Rep. Darrell Issa, R-Calif, announced today that the Stop Online Piracy Act (SOPA) will not receive a vote on the House floor, pending further negotiations, after Rep. Lamar Smith, R-Texas, decided to remove a controversial provision from (SOPA) that would require internet providers to block access to certain websites.
"The voice of the Internet community has been heard," said House Oversight and Government Relations chair Darrell Issa, R-Calif., after noting that "Majority Leader Cantor has assured me that we will continue to work to address outstanding concerns and work to build consensus prior to any anti-piracy legislation coming before the House for a vote.
Issa also said that he is postponing a hearing on Domain Name Service blocking, given that Smith has decided to pull that provision from SOPA. "After consultation with industry groups across the country, I feel we should remove the Domain Name System blocking from the Stop Online Piracy Act so that the Committee can further examine the issues surrounding this provision," Smith said in statement last night, adding that "Congress must address the widespread problem of online theft of America's technology and products from foreign thieves."
Designed to protect American intellectual property rights from theft by foreign websites, SOPA neverthelass created an unlikely array of alliances and animosities.
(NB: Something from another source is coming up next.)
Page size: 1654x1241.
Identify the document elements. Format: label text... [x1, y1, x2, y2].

Conservative and liberal stalwarts such as Issa and House Minority Leader Nancy Pelosi, D-Calif., for instance, united in opposition to the legislation.
Democratic National Committee (DNC) chair Debbie Wasserman Schultz, D-Fla., and Tea Party favorite Rep. Marsha Blackburn, R-Tenn., each co-sponsored the bill.
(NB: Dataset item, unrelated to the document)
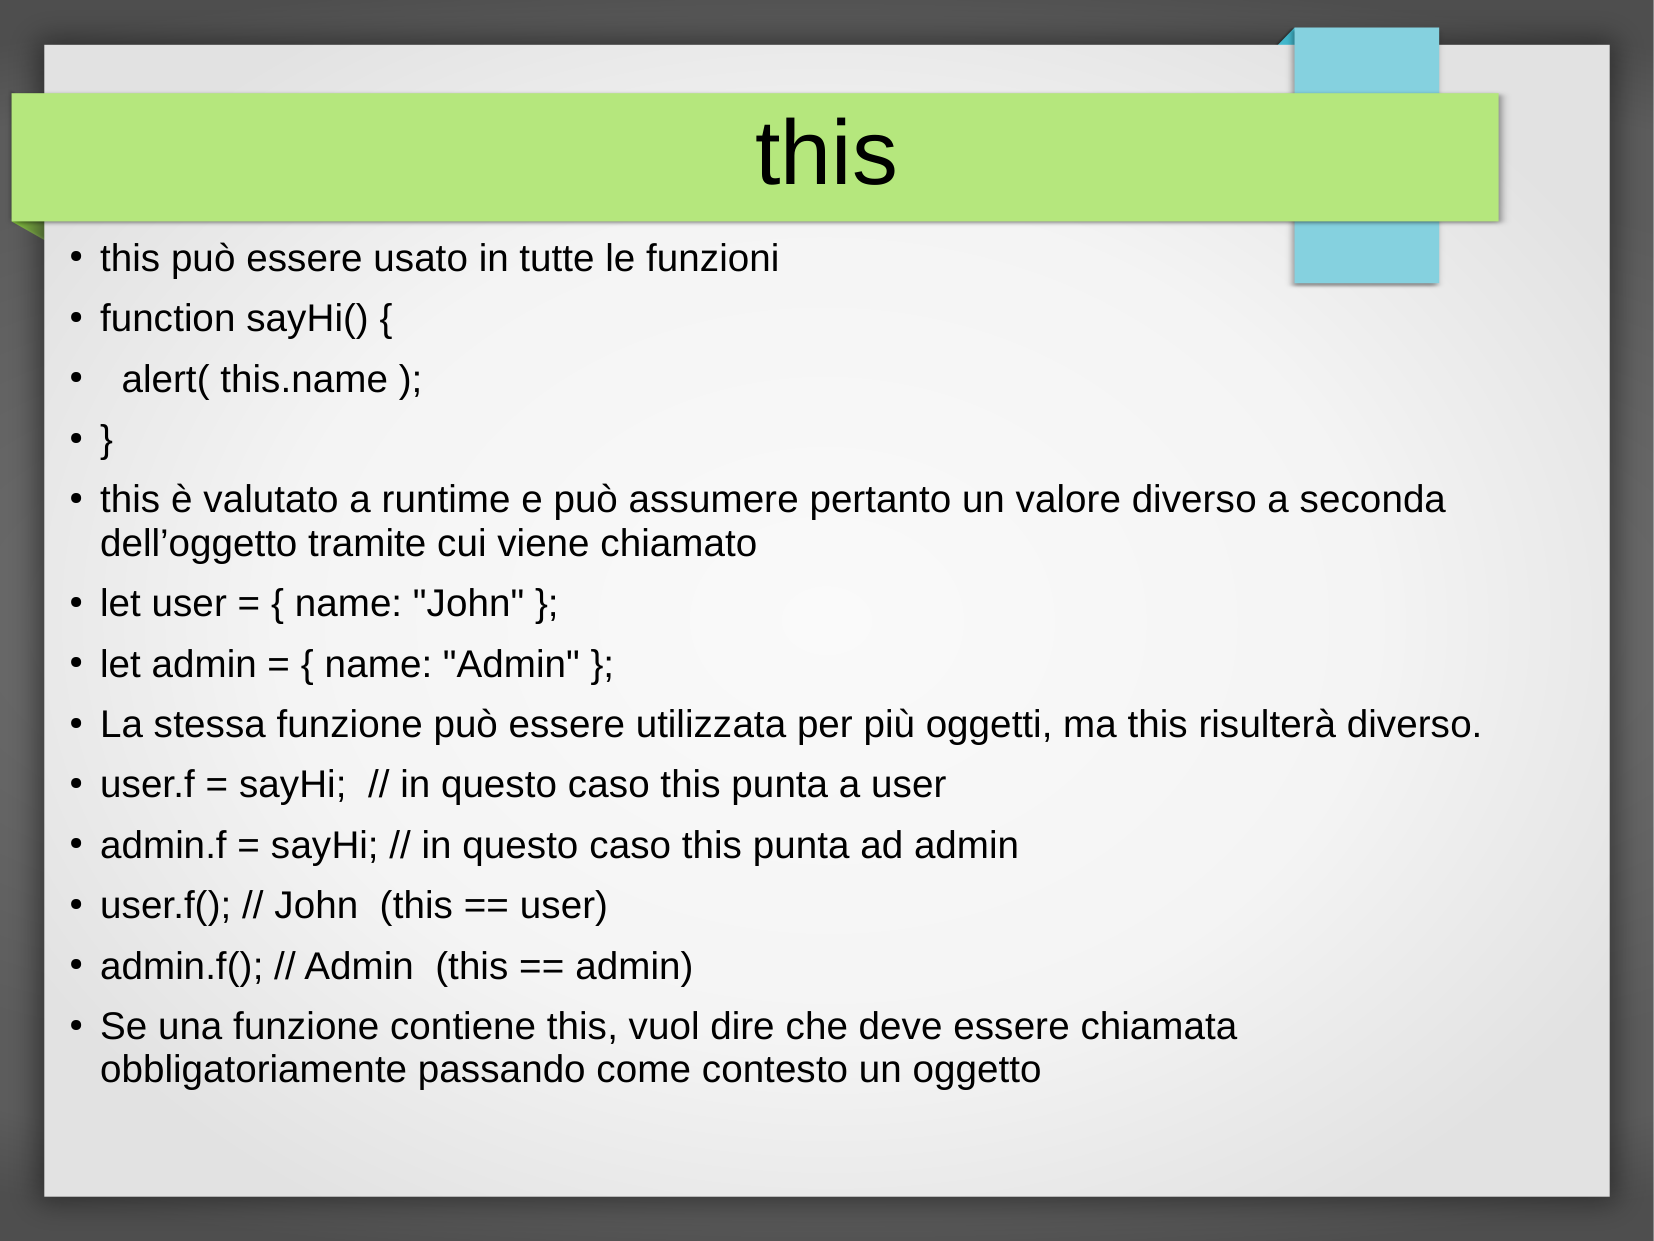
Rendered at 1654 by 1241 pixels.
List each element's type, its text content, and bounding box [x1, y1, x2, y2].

title this [82, 49, 1571, 257]
list this può essere usato in tutte le funzioni function sayHi() { alert( this.name ); } this è valutato a runtime e può assumere pertanto un valore diverso a seconda dell’oggetto tramite cui viene chiamato let user = { name: "John" }; let admin = { name: "Admin" }; La stessa funzione può essere utilizzata per più oggetti, ma this risulterà diverso. user.f = sayHi; // in questo caso this punta a user admin.f = sayHi; // in questo caso this punta ad admin user.f(); // John (this == user) admin.f(); // Admin (this == admin) Se una funzione contiene this, vuol dire che deve essere chiamata obbligatoriamente passando come contesto un oggetto [59, 236, 1548, 1104]
picture [0, 0, 1654, 1241]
SOPA threatened to become a litmus test for some conservative grassroots activists. "I love Marsha Blackburn. She is a delightful lady and a solidly conservative member of Congress," Erick Erickson of Redstate wrote before Christmas. "And I am pledging right now that I will do everything in my power to defeat her in her 2012 re-election bid [because of her support for SOPA]" -- a position which, applied consistently, might have required opposition to such rising Republican stars as Sen. Marco Rubio, R-Fla., who co-sponsored the Senate version of SOPA.
House leaders seem to have reached a detente, for now. "While I remain concerned about Senate action on the Protect IP Act, I am confident that flawed legislation will not be taken up by this House," Issa said in his statement.